I signed up Sunday for AT&T’s FastAccess Lite DSL Term, otherwise known as $10 DSL. It requires a 12 month commitment, is only 768 Kbps down and 128 Kbps up, and requires your own DSL modem, but for the price its a deal … especially if AT&T loses money on it, and I have my reasons for, uh, wishing that to happen. While its true that the $10 deal does not appear on the FastAccess page, if you enter your phone number in the availability box the Term option for $10/month does appear which is the one you need.
The customer self-install kit arrives shortly. I expect it to be a CD and perhaps a DSL line filter if I’m lucky. I picked up a DSL modem from Craigslist on Friday for $20 and will have it ready to go once the DSL is turned up. I’ll let y’all know my impressions of the service once I’ve had a chance to test drive it. The big issue is whether the limited bandwidth will be enough to support the web demos I do as part of my work from home.
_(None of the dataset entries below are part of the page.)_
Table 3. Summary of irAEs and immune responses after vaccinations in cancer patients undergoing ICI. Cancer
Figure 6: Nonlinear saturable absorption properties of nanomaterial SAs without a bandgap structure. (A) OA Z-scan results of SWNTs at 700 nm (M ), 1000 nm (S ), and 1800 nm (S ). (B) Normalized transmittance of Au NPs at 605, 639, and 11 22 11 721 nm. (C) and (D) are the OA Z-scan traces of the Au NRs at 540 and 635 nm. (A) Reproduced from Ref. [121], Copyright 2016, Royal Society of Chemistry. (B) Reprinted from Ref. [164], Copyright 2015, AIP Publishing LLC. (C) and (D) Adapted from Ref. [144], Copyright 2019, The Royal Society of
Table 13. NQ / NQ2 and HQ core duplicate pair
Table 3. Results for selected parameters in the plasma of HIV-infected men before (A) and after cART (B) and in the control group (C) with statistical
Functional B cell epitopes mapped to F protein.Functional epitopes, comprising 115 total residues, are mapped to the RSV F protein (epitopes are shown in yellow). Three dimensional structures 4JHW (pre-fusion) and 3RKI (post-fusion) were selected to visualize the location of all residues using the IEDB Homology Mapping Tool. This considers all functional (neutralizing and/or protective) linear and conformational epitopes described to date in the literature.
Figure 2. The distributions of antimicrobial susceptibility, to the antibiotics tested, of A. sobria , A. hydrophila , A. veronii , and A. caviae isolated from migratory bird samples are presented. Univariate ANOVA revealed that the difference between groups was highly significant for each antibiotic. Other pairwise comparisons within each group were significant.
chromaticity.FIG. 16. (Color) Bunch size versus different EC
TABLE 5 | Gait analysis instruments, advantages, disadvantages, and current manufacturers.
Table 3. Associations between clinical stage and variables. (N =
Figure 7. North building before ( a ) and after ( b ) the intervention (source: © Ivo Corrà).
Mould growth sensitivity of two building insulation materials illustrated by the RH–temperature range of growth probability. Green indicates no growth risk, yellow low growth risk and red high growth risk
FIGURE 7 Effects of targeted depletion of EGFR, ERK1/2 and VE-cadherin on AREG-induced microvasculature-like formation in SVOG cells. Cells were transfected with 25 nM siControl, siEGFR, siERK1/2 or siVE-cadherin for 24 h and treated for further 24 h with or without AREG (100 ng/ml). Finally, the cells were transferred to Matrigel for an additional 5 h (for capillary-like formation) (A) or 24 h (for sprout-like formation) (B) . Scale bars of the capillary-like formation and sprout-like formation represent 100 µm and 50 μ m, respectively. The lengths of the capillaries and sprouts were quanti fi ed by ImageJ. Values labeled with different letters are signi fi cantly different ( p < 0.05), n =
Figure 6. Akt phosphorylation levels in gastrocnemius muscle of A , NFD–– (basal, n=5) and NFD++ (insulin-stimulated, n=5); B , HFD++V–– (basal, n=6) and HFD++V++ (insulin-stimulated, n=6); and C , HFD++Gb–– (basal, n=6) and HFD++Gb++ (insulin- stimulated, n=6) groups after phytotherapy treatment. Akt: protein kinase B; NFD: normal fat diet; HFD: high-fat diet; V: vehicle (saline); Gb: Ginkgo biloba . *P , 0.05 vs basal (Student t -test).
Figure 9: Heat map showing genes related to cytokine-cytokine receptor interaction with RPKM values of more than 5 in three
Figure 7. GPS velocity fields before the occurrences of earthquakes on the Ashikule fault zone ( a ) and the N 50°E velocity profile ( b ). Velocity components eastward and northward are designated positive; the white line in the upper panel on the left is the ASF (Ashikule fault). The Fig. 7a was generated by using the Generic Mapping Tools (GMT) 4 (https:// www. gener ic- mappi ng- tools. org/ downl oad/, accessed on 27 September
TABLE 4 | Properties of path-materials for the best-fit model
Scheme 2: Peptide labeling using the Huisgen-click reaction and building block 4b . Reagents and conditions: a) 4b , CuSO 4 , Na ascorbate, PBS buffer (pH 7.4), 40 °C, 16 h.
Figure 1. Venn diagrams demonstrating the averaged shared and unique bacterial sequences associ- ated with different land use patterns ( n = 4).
I remembered the conversation I had with a Bellsouth tech a few years ago who told lurid tales of 100 megabit speeds on the horizon. Guess it depends on what “horizon” is. On a related note, how can the rank and file at Bellsouth be so nice when the executives are so crooked?
Update: Kelly told me tonight (11/13) that the AT&T tech came by this afternoon to complete the install. Once I get back in town I’ll plug in my DSL modem and hopefully packets will flow like magic.
The whole bandwidth thing is problem for the phone companies. They want to make money without really trying–actually engineering their network to deliver the bandwidth they claim. They have been in a very good regulatory environment for the last 7 years or so. They don’t have to share their last mile access, they get all the stats slanted to make it look like they are doing a better job than they really are, and they pretty much get to charge what ever they want. They can all see the reckoning coming; so, they are trying to put stuff out to improve their actual record as fast as they can. AT&T did this number to get one of their mergers approved, Sprint finally expanded broad band to the Lake Gaston Area, maybe even ComCast will do something generous as people begin to pile in on their lack of net neutrality. I would not be surprised if there is little difference between your throughput and and the next level up. That will be true until they browbeat their suppliers to figure something out. Hopefully it will be reasonably graceful.